The President of Bougainville, Chief John Momis, has expressed deep anger at Rio Tinto’s refusal to accept responsibility for the environmental and other damage done by the Panguna mine and has insisted that Rio accept responsibility for mining legacy issues.
“When I met [Rio Tinto] officials… in Port Moresby, they flatly rejected any responsibility for their contribution to the damage done by the Panguna Mine,” President Momis said
“Rio’s officials gave me two reasons for not accepting responsibility for mine impacts: first, Rio operated under the PNG law of the day; second, they were forced out of Panguna by the conflict.
“The truth is Rio Tinto generated huge revenues from what we all now know was the terrible injustice of its Bougainville mining operations. The mine shut down in 1989 only because anger over that injustice generated demands for a renegotiated agreement.
“It’s now clear the BCA was deeply unjust. It ignored environmental damage and social impacts. Only a tiny share of mine revenue was distributed to landowners and to the North Solomons Provincial Government,” President Momis continued.
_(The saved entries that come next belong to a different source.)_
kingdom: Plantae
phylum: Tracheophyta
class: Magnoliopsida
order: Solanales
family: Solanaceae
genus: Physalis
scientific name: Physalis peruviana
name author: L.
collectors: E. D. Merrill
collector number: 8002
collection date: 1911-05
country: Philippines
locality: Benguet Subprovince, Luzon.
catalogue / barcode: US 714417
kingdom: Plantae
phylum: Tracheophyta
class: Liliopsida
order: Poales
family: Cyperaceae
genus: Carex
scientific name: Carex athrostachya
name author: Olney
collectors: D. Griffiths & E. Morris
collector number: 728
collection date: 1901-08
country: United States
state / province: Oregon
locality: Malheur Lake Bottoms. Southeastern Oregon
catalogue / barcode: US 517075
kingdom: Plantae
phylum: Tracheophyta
“The gross injustice of the BCA has since been recognised by Rio. As a result it made major changes to its own policies, especially in relation to landowners. It accepted new standards of sustainable development as a founder of the International Council on Mining and Metals (ICMM).
“Rio is now deeply hypocritical in its blatant disregard of the higher corporate responsibility standards it says it has adopted.
“It now seems Rio has no commitment to social responsibility or sustainable development principles. It talks those principles only when that helps its profits. But it throws them out when costs to its bottom line could be involved.
“Now Rio Tinto proposes to walk away from responsibility for the effects of the injustice of its highly profitable operations.
“Rio cannot rely on grossly unjust past laws to escape its contemporary responsibilities for what we now know was wrong. Corporate social responsibility means responsible companies accept that their responsibilities go beyond the legal requirements of the day.
“I am writing to the Managing Director of Rio Tinto asking him to reconsider not only the Rio decision about its shares, but also its refusal to deal with its Panguna legacy responsibilities.
“I am also writing to the International Council of Metals and Mining asking them to end Rio Tinto’s membership because of its failure to honour the ICMM’s 10 Principles for Sustainable Development Performance.
“Finally, I am seeking the earliest possible meeting with Prime Minister O’Neill to discuss how best to defuse the dangerous situation created by Rio’s decision on its shares in BCL.”